Internacional

Guiné-Bissau: eleições antecipadas ou coabitação?

Tendo conseguido reconhecimento internacional, o autoproclamado Presidente Úmaro Sissoco Embaló tem de decidir entre manter o atual Governo de iniciativa presidencial ou devolver a governação ao PAIGC, maior força política do país

Sissoco
Christophe Van Der Perre/Reuters

Fernando Jorge Pereira, em Bissau

Cerca de uma semana após ter recebido a bênção da Comunidade Económica de Estados da África Ocidental (CEDEAO, formada por 15 membros), que tutela a mediação da crise na Guiné-Bissau, o Presidente Úmaro Sissoco Embaló reuniu-se, terça-feira, com os principais parceiros internacionais e, quarta-feira, com partidos políticos com assento parlamentar.

O encontro de terça foi o primeiro do novo homem-forte da Guiné-Bissau com os chamados P5, isto é, os representantes em Bissau das Nações Unidas, União Europeia, União Africana, CEDEAO e Comunidade de Países de Língua Portuguesa (CPLP).

A audiência não foi surpresa, uma vez que dias antes todas estas organizações se acomodaram com a iniciativa da CEDEAO de reconhecer Sissoco como chefe de Estado, sem esperar pelo veredicto do Supremo Tribunal de Justiça guineense. O Presidente foi eleito a 29 de dezembro com 53,6% dos votos, mas o candidato derrotado na segunda volta, Domingos Simões Pereira, contesta os resultados.

Os diplomatas estrangeiros manifestaram disponibilidade para ajudar o país e reforçar a cooperação. A delegada da UE em Bissau, a portuguesa Sónia Neto, disse ter tido “uma boa conversa” com Sissoco. O representante da União Africana, o são-tomense Ovídio Pequeno, afirmou que nesta primeira abordagem trocaram impressões sobre “o que poderá ser o futuro desenvolvimento do país e o que se espera dos P5 para garantir a paz e a estabilidade” do país.

A surpresa foi a presença do Partido Africano para a Independência da Guiné e Cabo Verde (PAIGC, maior força política do país) no Palácio da República, o que equivale a um reconhecimento tácito da autoridade presidencial. Até agora o PAIGC via Sissoco como “um candidato presidencial”, que chegou ao poder graças a “um golpe de Estado perpetrado à luz do dia”, em referência à sua investidura, realizada a 27 de fevereiro último, num hotel da capital, à margem do protocolo oficial e sob forte proteção militar.
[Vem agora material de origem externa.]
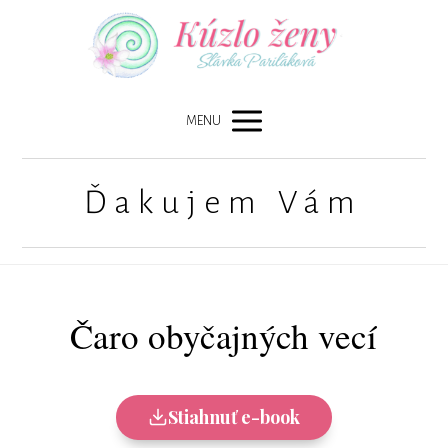
MENU
Ďakujem Vám
Čaro obyčajných vecí
Stiahnuť e-book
Fonte do PAIGC explicou esta posição ao Expresso com o facto de o partido ser “contra a política de cadeira vazia”. A segunda vice-presidente do PAIGC, Odete Semedo, foi mais objetiva e declarou à saída do encontro com Sissoco, que o PAIGC “está interessado a ser parte da solução dos problemas da Guiné-Bissau”, por ter vencido as legislativas de março de 2019. O seu programa de governo foi sufragado na Assembleia Nacional Popular (ANP, Parlamento guineense, com 102 membros).

O primeiro-ministro Aristides Gomes, nomeado na sequência daquelas eleições, foi destituído por Sissoco, que indigitou para o cargo Nuno Gomes Nabiam. Dos 102 deputados, 47 são do PAIGC.

O dilema do Presidente

A CEDEAO deu a Sissoco o prazo de um mês, até 22 de maio, para formar novo Executivo, em conformidade com a Constituição e com base no resultado das últimas eleições legislativa. Se assim for, é o PAIGC que deverá ser chamado a designar o primeiro-ministro, já que detém a maioria dos assentos parlamentares.

Sissoco já disse, porém, que o que recebeu da CEDEAO “foram conselhos”, e não esconde a intenção de dissolver a Assembleia, se esta chumbar o programa do Governo por si nomeado. Estará convencido de que convocando novas eleições poderá constituir uma maioria presidencial.

Nabiam lidera a Aliança Povo Unido, que tem apenas cinco deputados. O seu Executivo é apoiado pelo Movimento para a Alternância Democrática (Madem-15), de Sissoco, pelo Partido da Renovação Social (PRS), segunda e terceira forças políticas guineenses.

Quatro parlamentares do partido do primeiro-ministro votaram a favor do PAIGC, que tem o apoio de mais duas pequenas formações (Nova Democracia e União pela Mudança; este último, encabeçado pelo ex-jornalista Agnelo Regalla, boicotou o encontro com Sissoco). Neste cenário Sissoco tem pouca margem de manobra. Ou devolve a governação ao PAIGC ou desafia a CEDEAO, fonte da sua legitimação internacional.